Parquet files are compressed, and many analytic operations require more memory than the on disk size. When you don’t have enough ram DuckDb has to switch to out of core mode which is slower. (It’s the classic performance trade off)

8gb of ram is not enough usually to expect performance from analytic operations - I usually have minimum 16. My current instance is remote which has 256gb ram. I never run out of ram and DuckDb never fails and runs super fast.

sirfz · on June 11, 2024

In general DuckDB is great but I had similar out-of-memory issues specifically when using "distinct on" and "unnest". In such cases I usually delegate some queries to chdb / clickhouse-local instead.

DuckDB has been evolving nicely, I especially like their SQL dialect (things like list(column1 order by column2), columns regex / replace / etc) and trust they'll eventually resolve the memory issues (hopefully).

sztanko · on June 11, 2024

Thanks for repeating yourself; this comment potentially influences my decision-making about DuckDB. Good to know about the negatives too.

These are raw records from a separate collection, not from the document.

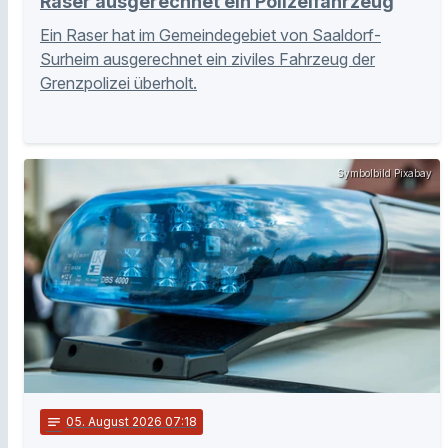
Raser ausgerechnet ein Polizeifahrzeug
Ein Raser hat im Gemeindegebiet von Saaldorf-
Surheim ausgerechnet ein ziviles Fahrzeug der
Grenzpolizei überholt.
Symbolbild Pixabay
notes
05
. August 2026 07:18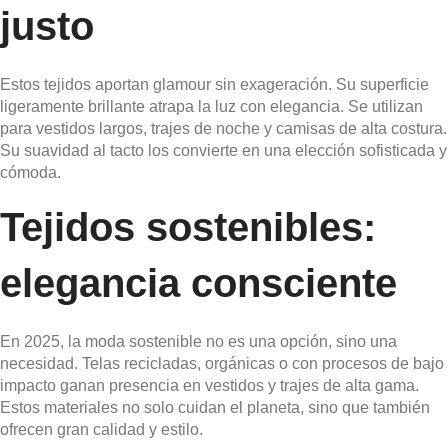
justo
Estos tejidos aportan glamour sin exageración. Su superficie
ligeramente brillante atrapa la luz con elegancia. Se utilizan
para vestidos largos, trajes de noche y camisas de alta costura.
Su suavidad al tacto los convierte en una elección sofisticada y
cómoda.
Tejidos sostenibles:
elegancia consciente
En 2025, la moda sostenible no es una opción, sino una
necesidad. Telas recicladas, orgánicas o con procesos de bajo
impacto ganan presencia en vestidos y trajes de alta gama.
Estos materiales no solo cuidan el planeta, sino que también
ofrecen gran calidad y estilo.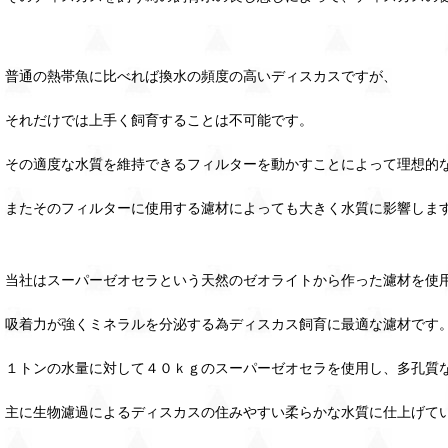
普通の熱帯魚に比べれば換水の頻度の高いディスカスですが、
それだけでは上手く飼育することは不可能です。
その適度な水質を維持できるフィルターを動かすことによって理想的
またそのフィルターに使用する濾材によっても大きく水質に影響しま
当社はスーパーゼオセラという天然のゼオライトから作った濾材を使
吸着力が強くミネラルを分泌する為ディスカス飼育に最適な濾材です
１トンの水量に対して４０ｋｇのスーパーゼオセラを使用し、多孔質
主に生物濾過によるディスカスの住みやすい柔らかな水質に仕上げて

At what data volumes does it start erroring out? Are these volumes larger than RAM? Is there a minimal example to reproduce it? Is this ticket related to your issue? https://github.com/duckdb/duckdb/issues/12480

JacobiX · on June 11, 2024

In my experience, recent versions work well for out-of-core computation (I use it frequently). What is the size of the Parquet file that you are using? - I can't find the details in you previous comments.

mgt19937 · on June 11, 2024

Sounds interesting. Is there a open issue for this? I found https://github.com/duckdb/duckdb/issues/8505 but it seems that that specific issue is closed.

CodeCompost · on June 11, 2024

Sounds like the very early versions of EF Core which did not translate C# GroupBy into SQL GROUP BY, but instead loaded the /entire/ data set into memory and did the aggregate there.

dmw_ng · on June 11, 2024

I've had similar times with DuckDB, it feels nicer to use on the surface but in terms of perf and actual function I've had a better experience with clickhouse-local.

wenc · on June 11, 2024

Are you using it for simple SQL retrieval or complex analytic queries? They’re both similar for the former use case, but DuckDB — being an analytic engine — supports the latter use case much better.